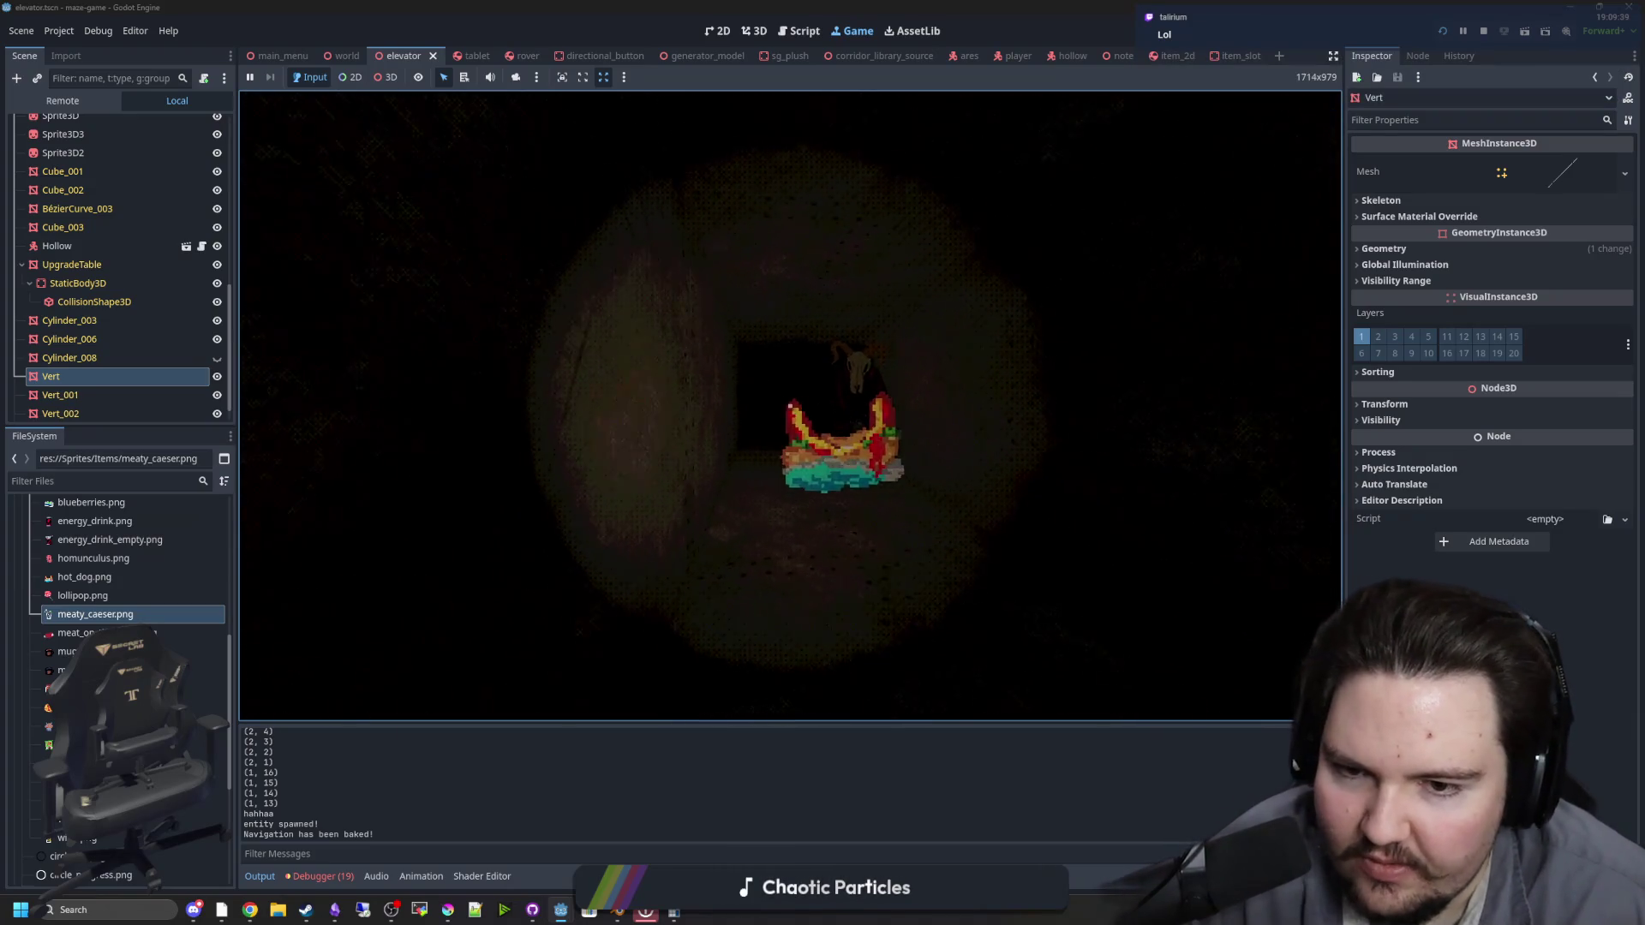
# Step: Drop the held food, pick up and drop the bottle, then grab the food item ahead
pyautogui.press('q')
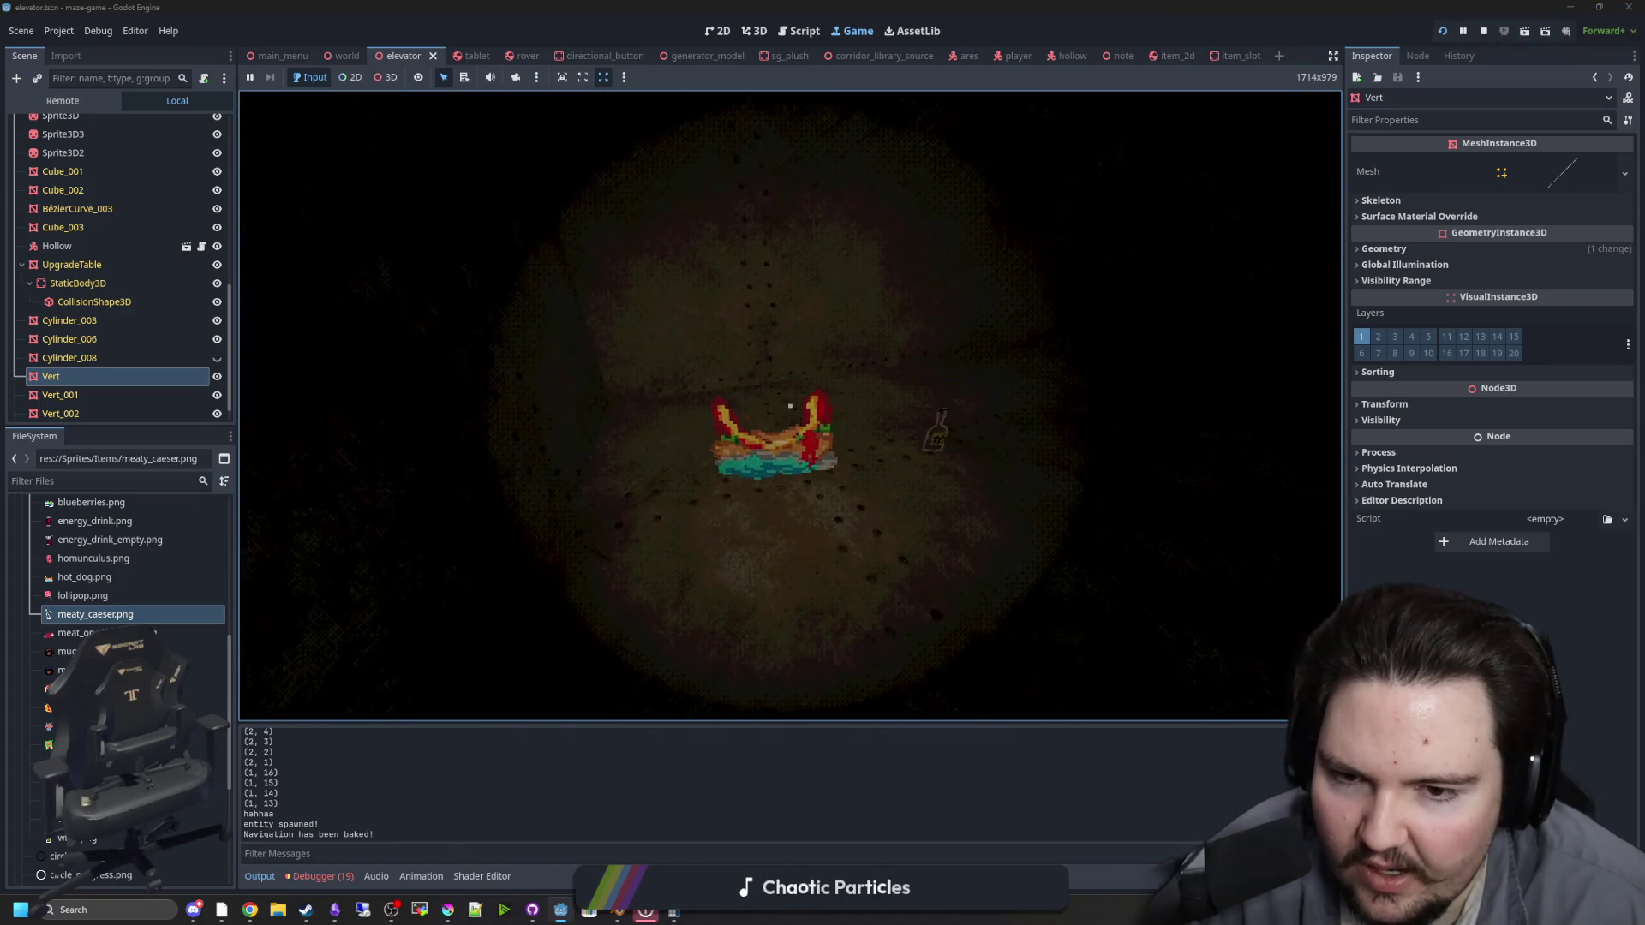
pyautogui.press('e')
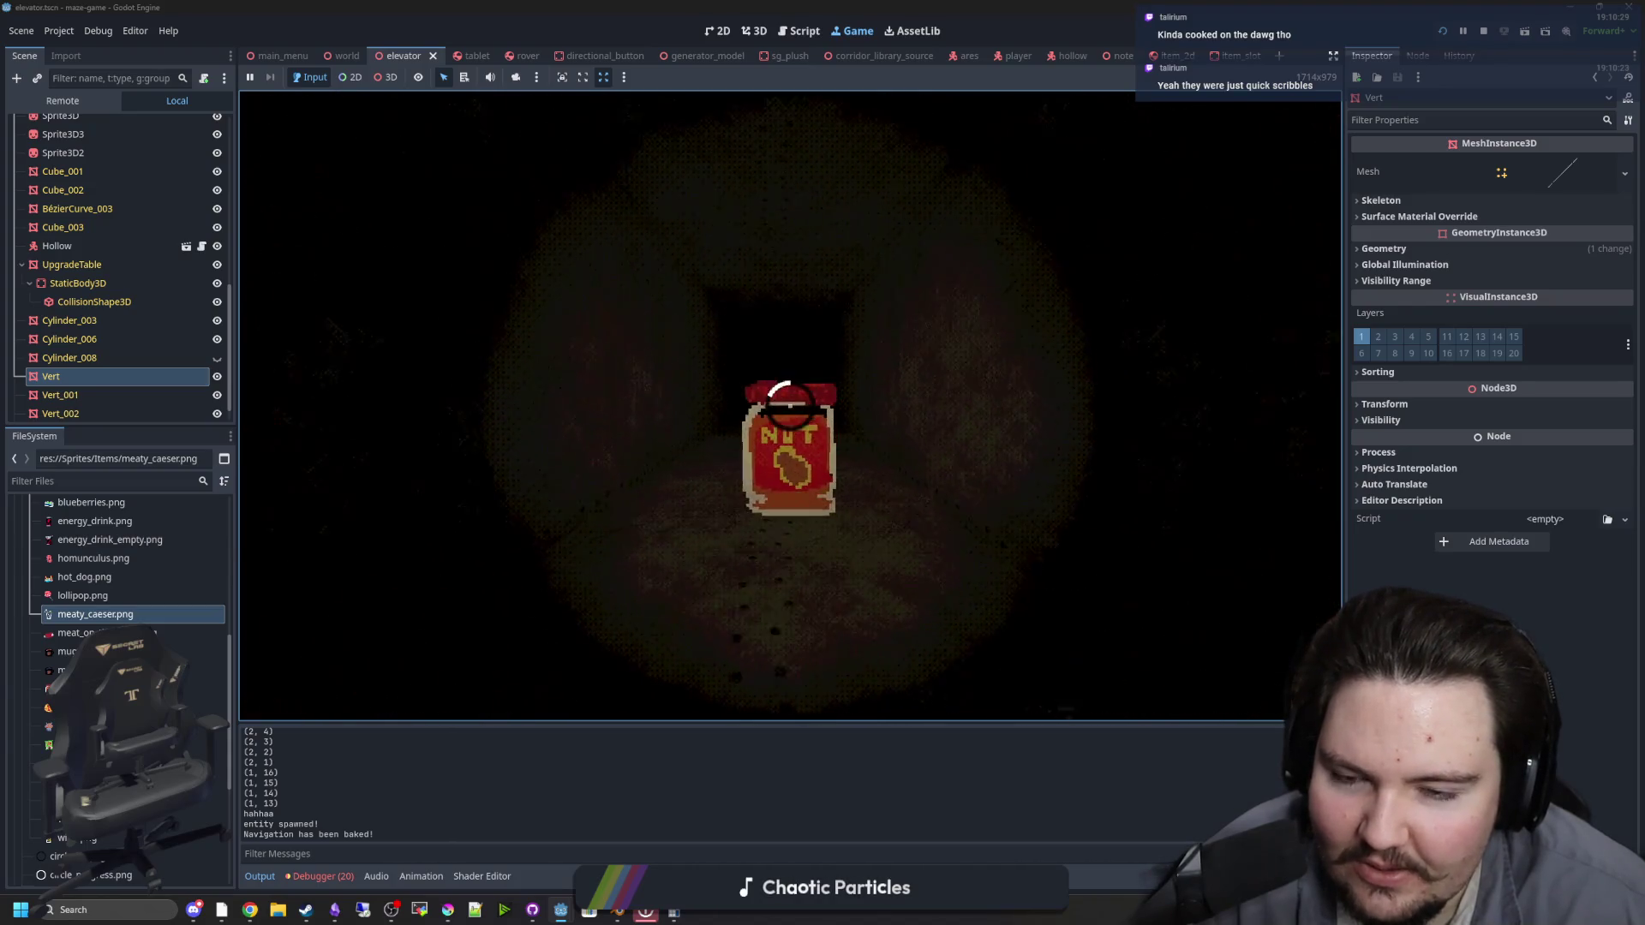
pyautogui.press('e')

#### [The task]
Return the listing verbatim, pictures excluded.

#### [Solution for this task]
# Step: Drop the held food, pick up and drop the bottle, then grab the food item ahead
pyautogui.press('q')
pyautogui.press('e')
pyautogui.press('e')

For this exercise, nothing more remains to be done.